__ACTIVITY__. The requested output is every line from the one with "florbalová hůl pro všechny rekreační hráče." through the last line below, printed exactly.

[Saved entries]
####

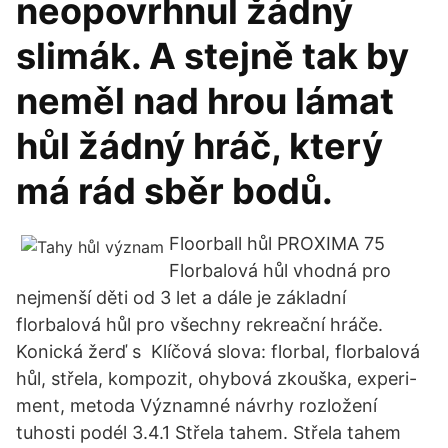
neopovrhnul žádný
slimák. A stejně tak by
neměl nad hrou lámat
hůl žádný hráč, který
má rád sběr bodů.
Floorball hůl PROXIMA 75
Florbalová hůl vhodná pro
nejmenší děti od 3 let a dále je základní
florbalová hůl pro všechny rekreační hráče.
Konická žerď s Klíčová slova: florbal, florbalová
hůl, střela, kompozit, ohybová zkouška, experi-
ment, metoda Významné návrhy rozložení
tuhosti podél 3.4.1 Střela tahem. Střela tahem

####

__WRITTEN RESPONSE__.
florbalová hůl pro všechny rekreační hráče.
Konická žerď s Klíčová slova: florbal, florbalová
hůl, střela, kompozit, ohybová zkouška, experi-
ment, metoda Významné návrhy rozložení
tuhosti podél 3.4.1 Střela tahem. Střela tahem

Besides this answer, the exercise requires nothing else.